* _Source text_

%%

By Græme Gordon, Executive Director, Praxity

As some of you may know, I recently had an accident in New York which has meant I have not really been able to use my left hand for several weeks. It is now all fixed and on the mend but it was, to put it mildly, a challenging time.

Immediately after the accident, and before I realised the true extent of the fracture of my bone, I thought I had just badly bruised my elbow and so proceeded to complete a 10 km run, with little discomfort. However, as soon as the X-ray came in it was obvious that my left arm, and thus my left hand, needed to be immobilised. While I actually write with my right hand – at my school in the 60s and 70s they would not allow you to use your left – I am naturally left handed.

Why do I bring this up? Well firstly to make one think about how much having two hands available make life very much simpler. As the title suggests, just try washing your one hand, with only that one hand. Never mind putting your socks on, or squeezing toothpaste onto a brush to do your teeth, or cutting your food to eat.

%%

* _List of tasks_
• A. How far did the author run right after the accident, according to the article?
• B. Transcribe the article from "Why do I bring" up to and including "food to eat.".

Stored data
%%

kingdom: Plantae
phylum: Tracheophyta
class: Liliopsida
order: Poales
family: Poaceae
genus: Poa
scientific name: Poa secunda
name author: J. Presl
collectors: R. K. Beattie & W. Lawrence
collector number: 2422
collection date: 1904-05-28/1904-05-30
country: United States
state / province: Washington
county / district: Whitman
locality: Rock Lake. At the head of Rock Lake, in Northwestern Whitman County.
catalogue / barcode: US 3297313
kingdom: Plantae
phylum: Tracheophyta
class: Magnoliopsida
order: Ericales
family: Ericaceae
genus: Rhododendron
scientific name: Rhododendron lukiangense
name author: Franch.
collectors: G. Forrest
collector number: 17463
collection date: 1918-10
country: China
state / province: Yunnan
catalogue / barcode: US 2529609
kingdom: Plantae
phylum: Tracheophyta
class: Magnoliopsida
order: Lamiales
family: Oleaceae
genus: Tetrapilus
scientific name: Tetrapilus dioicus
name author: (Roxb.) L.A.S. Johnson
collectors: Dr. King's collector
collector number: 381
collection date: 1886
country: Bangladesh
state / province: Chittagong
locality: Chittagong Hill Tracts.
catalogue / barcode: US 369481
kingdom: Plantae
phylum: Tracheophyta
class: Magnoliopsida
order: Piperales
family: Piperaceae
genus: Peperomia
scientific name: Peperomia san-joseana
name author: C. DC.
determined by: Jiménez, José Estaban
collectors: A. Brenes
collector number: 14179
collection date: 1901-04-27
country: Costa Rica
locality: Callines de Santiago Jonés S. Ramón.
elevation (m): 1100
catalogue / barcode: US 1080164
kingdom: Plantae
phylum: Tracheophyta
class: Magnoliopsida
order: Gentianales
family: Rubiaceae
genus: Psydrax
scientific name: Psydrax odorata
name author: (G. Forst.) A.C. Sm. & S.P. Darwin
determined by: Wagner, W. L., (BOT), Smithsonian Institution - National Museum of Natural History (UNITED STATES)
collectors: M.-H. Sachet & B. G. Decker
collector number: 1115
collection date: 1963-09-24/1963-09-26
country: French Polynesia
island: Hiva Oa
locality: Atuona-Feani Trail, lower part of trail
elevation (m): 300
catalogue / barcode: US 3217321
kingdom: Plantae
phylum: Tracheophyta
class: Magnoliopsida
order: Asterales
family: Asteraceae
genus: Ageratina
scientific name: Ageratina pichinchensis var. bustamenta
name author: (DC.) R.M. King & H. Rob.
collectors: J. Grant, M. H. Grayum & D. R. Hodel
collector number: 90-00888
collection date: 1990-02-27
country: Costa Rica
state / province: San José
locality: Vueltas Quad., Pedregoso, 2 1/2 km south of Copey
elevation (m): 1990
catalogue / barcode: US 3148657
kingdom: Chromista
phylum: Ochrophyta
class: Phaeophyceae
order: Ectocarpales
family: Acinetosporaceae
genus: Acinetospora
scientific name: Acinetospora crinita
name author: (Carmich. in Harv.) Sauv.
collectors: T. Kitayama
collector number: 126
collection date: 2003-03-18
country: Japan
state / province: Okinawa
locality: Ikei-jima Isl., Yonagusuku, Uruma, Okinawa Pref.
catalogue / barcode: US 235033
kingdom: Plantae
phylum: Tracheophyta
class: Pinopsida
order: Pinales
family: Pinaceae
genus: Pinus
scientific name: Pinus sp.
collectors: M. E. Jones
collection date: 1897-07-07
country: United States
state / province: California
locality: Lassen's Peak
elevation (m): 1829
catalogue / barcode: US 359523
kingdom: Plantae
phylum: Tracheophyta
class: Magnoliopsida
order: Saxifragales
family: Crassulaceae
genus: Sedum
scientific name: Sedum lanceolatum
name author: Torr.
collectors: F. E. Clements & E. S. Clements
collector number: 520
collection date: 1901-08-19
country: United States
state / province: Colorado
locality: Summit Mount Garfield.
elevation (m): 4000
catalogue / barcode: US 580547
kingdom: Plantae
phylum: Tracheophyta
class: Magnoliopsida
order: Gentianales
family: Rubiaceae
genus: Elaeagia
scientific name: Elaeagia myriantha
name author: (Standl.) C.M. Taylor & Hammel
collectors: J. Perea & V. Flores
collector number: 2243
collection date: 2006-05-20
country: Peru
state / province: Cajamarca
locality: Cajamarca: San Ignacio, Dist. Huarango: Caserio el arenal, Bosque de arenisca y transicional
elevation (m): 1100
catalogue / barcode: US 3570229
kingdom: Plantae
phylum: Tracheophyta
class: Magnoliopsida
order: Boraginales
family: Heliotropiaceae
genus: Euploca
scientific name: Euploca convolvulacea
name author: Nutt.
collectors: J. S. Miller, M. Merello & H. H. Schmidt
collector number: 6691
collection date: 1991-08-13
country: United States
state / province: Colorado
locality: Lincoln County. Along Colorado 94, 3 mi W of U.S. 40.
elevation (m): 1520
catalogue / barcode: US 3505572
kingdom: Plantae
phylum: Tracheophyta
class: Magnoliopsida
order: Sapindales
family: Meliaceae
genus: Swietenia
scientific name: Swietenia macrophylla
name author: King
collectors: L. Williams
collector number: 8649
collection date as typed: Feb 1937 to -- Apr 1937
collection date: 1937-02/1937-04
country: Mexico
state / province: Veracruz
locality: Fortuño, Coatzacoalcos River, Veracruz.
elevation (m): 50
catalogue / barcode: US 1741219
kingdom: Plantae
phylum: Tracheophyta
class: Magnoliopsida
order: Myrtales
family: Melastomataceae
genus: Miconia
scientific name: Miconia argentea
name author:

%%

* _Answers to the exercise_
• A. 10 km.

• B.
Why do I bring this up? Well firstly to make one think about how much having two hands available make life very much simpler. As the title suggests, just try washing your one hand, with only that one hand. Never mind putting your socks on, or squeezing toothpaste onto a brush to do your teeth, or cutting your food to eat.